У нас нет доказательств знакомства Бориса Пастернака с «закатным» романом Булгакова, хотя нельзя и полностью исключить такую возможность.
Одна из дневниковых записей Елены Сергеевны от 8 апреля 1935 года показывает, что Пастернак понимал масштаб Булгакова. На именинах жены драматурга Тренева «Пастернак с особенным каким-то придыханием читал свои переводные стихи, с грузинского. После первого тоста за хозяйку Пастернак объявил: "Я хочу выпить за Булгакова!" Хозяйка: "Нет, нет! Сейчас мы выпьем за Викентия Викентиевича, а потом за Булгакова!" — "Нет, я хочу за Булгакова. Вересаев, конечно, очень большой человек, но он — законное явление. А Булгаков — незаконное!"»
Однако, судя по дневникам и мемуарам, Пастернак на чтениях романа друзьям не присутствовал, а известно, что с рукописью романа Булгаков не расставался. Остается предположить, что от Ахматовой Пастернак почти наверняка слышал о романе и мог познакомиться с ним уже после смерти писателя.
Однако и в творческой и в человеческой судьбе Булгакова и Пастернака есть множество удивительных совпадений и перекличек. На многие из них указала М.О. Чудакова в работе «Булгаков и Пастернак».

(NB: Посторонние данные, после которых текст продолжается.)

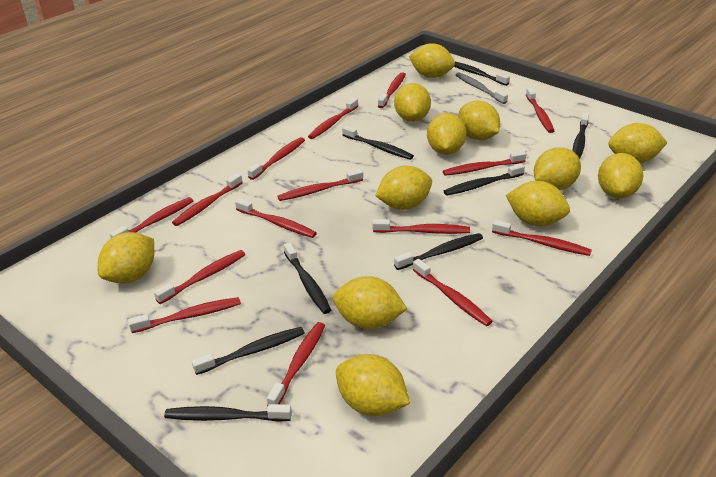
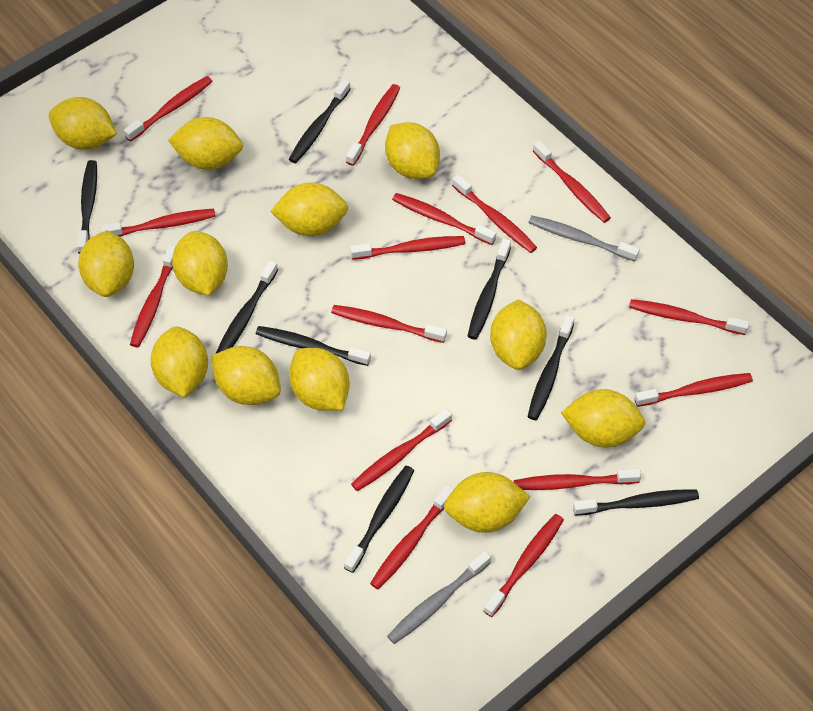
grey toothbrush: 1 -> 2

«"Свои" для Булгакова и Пастернака слои российского общества были весьма различны в 1910-е годы. Спустя двадцатилетие под давлением власти оттенки слились. Ощущение своего слоя Булгаковым, столь очевидное в "Белой гвардии" специально подчеркнутое в письме правительству 1930 года <...>, совсем исчезнет в "Мастере и Маргарите". У Мастера (напомним — alter ego автора) уже нет своей среды — как и у Юрия Живаго» (Чудакова. Булгаков и Пастернак. С. 17—18).
Борис Пастернак. 1934
И не только в этом близки во многом автобиографичные герои Булгакова и Пастернака. «Пастернак запоздал на фазу по сравнению с Булгаковым, с самого начала московской жизни ощущавшим себя "под пятой" победителей, — вот почему герой "Доктора Живаго" с циклом стихотворений, как бы воспроизводящим иудейские главы "Мастера и Маргариты" (и играющим эту же роль в романе), появляется только в послевоенные годы» (Там же. С. 16).
Однако неслучайным совпадением является то, что и Б. Пастернак главным и трагическим героем своего романа избирает гениального художника, униженного и раздавленного безликой и бездуховной совдеповщиной, как не случайно и то, что герой Пастернака, как и булгаковский Мастер, обращается к Христу и в его учении обретает опору.
Явление у Булгакова безвестного бездомного, нищего проповедника в роскошных дворцовых апартаментах Ирода Великого, как и сама проповедь Иешуа Га-Ноцри в разлагающемся античном мире, напоминают сходное место в романе Пастернака: «И вот в завал этой мраморной и золотой безвкусицы пришел этот легкий и одетый в сияние, подчеркнуто человеческий, намеренно провинциальный, галилейский, и с этой минуты народы и боги прекратились и начался человек, человек-плотник, человек-пахарь, человек-пастух в стаде овец на заходе солнца, человек, ни капельки не звучащий гордо, человек, благодарно разнесенный по всем колыбельным песням матерей и по всем картинным галереям мира» (Пастернак. Доктор Живаго. С. 56; отметим, что на близость этих двух романов еще в 1967 г. указал Витторио Страда в предисловии к итальянскому изданию «Доктора Живаго»).
Оба писателя увидели в проповеди Христа единственную надежную опору нравственному бытию лица и человечества в целом.
Жертва Иешуа Га-Ноцри казалась напрасной. Это придает ощущение безысходности произведению Булгакова, в котором бороться с социальным злом под силу лишь сатане. Менее чем через десять лет история позволила Б. Пастернаку сделать вывод прямо противоположный о «предвестии свободы», которое «носилось в воздухе все послевоенные годы, составляя их единственное историческое содержание».